[Extracted records]
^^^^

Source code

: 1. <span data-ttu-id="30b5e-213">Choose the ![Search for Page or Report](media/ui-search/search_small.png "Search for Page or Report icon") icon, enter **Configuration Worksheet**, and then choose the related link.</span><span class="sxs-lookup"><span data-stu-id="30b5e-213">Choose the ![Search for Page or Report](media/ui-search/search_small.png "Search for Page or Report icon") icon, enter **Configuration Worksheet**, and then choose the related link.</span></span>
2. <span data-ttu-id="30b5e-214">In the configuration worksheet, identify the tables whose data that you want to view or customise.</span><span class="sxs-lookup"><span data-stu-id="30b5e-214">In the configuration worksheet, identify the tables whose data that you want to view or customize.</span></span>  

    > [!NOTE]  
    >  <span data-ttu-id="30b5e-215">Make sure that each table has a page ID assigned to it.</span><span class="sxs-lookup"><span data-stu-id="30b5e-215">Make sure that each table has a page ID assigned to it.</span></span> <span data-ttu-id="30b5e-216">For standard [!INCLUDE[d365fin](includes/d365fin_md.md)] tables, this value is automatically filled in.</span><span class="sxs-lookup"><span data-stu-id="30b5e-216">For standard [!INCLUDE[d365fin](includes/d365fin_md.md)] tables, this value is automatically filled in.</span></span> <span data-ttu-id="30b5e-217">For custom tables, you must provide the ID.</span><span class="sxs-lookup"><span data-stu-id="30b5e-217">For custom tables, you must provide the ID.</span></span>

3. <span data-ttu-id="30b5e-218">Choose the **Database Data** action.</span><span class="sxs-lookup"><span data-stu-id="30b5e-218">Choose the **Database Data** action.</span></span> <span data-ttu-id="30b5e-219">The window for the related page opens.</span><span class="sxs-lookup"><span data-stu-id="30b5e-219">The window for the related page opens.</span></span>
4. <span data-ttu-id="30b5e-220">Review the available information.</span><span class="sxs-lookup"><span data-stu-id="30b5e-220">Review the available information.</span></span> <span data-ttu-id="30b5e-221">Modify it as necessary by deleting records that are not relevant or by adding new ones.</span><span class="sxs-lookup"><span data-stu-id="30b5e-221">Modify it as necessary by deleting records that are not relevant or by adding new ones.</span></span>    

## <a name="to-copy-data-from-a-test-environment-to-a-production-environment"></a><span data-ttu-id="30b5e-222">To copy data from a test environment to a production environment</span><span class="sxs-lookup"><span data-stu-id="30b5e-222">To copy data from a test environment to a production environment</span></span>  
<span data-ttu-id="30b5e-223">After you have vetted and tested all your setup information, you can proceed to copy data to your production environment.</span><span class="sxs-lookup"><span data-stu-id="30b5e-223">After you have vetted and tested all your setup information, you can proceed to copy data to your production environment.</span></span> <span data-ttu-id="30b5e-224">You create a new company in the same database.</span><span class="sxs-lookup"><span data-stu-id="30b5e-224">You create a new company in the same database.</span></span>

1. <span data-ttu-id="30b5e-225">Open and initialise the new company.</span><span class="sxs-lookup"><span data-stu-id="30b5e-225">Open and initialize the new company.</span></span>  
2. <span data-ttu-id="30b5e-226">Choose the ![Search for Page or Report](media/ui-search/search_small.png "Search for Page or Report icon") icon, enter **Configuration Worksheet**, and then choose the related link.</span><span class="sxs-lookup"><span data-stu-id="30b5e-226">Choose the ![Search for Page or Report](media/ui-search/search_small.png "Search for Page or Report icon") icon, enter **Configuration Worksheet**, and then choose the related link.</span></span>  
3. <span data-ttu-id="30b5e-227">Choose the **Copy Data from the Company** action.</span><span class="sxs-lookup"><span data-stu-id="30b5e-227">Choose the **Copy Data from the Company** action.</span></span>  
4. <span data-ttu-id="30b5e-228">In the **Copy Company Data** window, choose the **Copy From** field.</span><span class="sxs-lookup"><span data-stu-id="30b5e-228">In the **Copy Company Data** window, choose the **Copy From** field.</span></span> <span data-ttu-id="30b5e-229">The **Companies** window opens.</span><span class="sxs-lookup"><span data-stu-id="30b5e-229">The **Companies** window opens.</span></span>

^^^^

What needs to be done ::
Output every record above exactly as it appears.

Output ::
Source code

: 1. <span data-ttu-id="30b5e-213">Choose the ![Search for Page or Report](media/ui-search/search_small.png "Search for Page or Report icon") icon, enter **Configuration Worksheet**, and then choose the related link.</span><span class="sxs-lookup"><span data-stu-id="30b5e-213">Choose the ![Search for Page or Report](media/ui-search/search_small.png "Search for Page or Report icon") icon, enter **Configuration Worksheet**, and then choose the related link.</span></span>
2. <span data-ttu-id="30b5e-214">In the configuration worksheet, identify the tables whose data that you want to view or customise.</span><span class="sxs-lookup"><span data-stu-id="30b5e-214">In the configuration worksheet, identify the tables whose data that you want to view or customize.</span></span>  

    > [!NOTE]  
    >  <span data-ttu-id="30b5e-215">Make sure that each table has a page ID assigned to it.</span><span class="sxs-lookup"><span data-stu-id="30b5e-215">Make sure that each table has a page ID assigned to it.</span></span> <span data-ttu-id="30b5e-216">For standard [!INCLUDE[d365fin](includes/d365fin_md.md)] tables, this value is automatically filled in.</span><span class="sxs-lookup"><span data-stu-id="30b5e-216">For standard [!INCLUDE[d365fin](includes/d365fin_md.md)] tables, this value is automatically filled in.</span></span> <span data-ttu-id="30b5e-217">For custom tables, you must provide the ID.</span><span class="sxs-lookup"><span data-stu-id="30b5e-217">For custom tables, you must provide the ID.</span></span>

3. <span data-ttu-id="30b5e-218">Choose the **Database Data** action.</span><span class="sxs-lookup"><span data-stu-id="30b5e-218">Choose the **Database Data** action.</span></span> <span data-ttu-id="30b5e-219">The window for the related page opens.</span><span class="sxs-lookup"><span data-stu-id="30b5e-219">The window for the related page opens.</span></span>
4. <span data-ttu-id="30b5e-220">Review the available information.</span><span class="sxs-lookup"><span data-stu-id="30b5e-220">Review the available information.</span></span> <span data-ttu-id="30b5e-221">Modify it as necessary by deleting records that are not relevant or by adding new ones.</span><span class="sxs-lookup"><span data-stu-id="30b5e-221">Modify it as necessary by deleting records that are not relevant or by adding new ones.</span></span>    

## <a name="to-copy-data-from-a-test-environment-to-a-production-environment"></a><span data-ttu-id="30b5e-222">To copy data from a test environment to a production environment</span><span class="sxs-lookup"><span data-stu-id="30b5e-222">To copy data from a test environment to a production environment</span></span>  
<span data-ttu-id="30b5e-223">After you have vetted and tested all your setup information, you can proceed to copy data to your production environment.</span><span class="sxs-lookup"><span data-stu-id="30b5e-223">After you have vetted and tested all your setup information, you can proceed to copy data to your production environment.</span></span> <span data-ttu-id="30b5e-224">You create a new company in the same database.</span><span class="sxs-lookup"><span data-stu-id="30b5e-224">You create a new company in the same database.</span></span>

1. <span data-ttu-id="30b5e-225">Open and initialise the new company.</span><span class="sxs-lookup"><span data-stu-id="30b5e-225">Open and initialize the new company.</span></span>  
2. <span data-ttu-id="30b5e-226">Choose the ![Search for Page or Report](media/ui-search/search_small.png "Search for Page or Report icon") icon, enter **Configuration Worksheet**, and then choose the related link.</span><span class="sxs-lookup"><span data-stu-id="30b5e-226">Choose the ![Search for Page or Report](media/ui-search/search_small.png "Search for Page or Report icon") icon, enter **Configuration Worksheet**, and then choose the related link.</span></span>  
3. <span data-ttu-id="30b5e-227">Choose the **Copy Data from the Company** action.</span><span class="sxs-lookup"><span data-stu-id="30b5e-227">Choose the **Copy Data from the Company** action.</span></span>  
4. <span data-ttu-id="30b5e-228">In the **Copy Company Data** window, choose the **Copy From** field.</span><span class="sxs-lookup"><span data-stu-id="30b5e-228">In the **Copy Company Data** window, choose the **Copy From** field.</span></span> <span data-ttu-id="30b5e-229">The **Companies** window opens.</span><span class="sxs-lookup"><span data-stu-id="30b5e-229">The **Companies** window opens.</span></span>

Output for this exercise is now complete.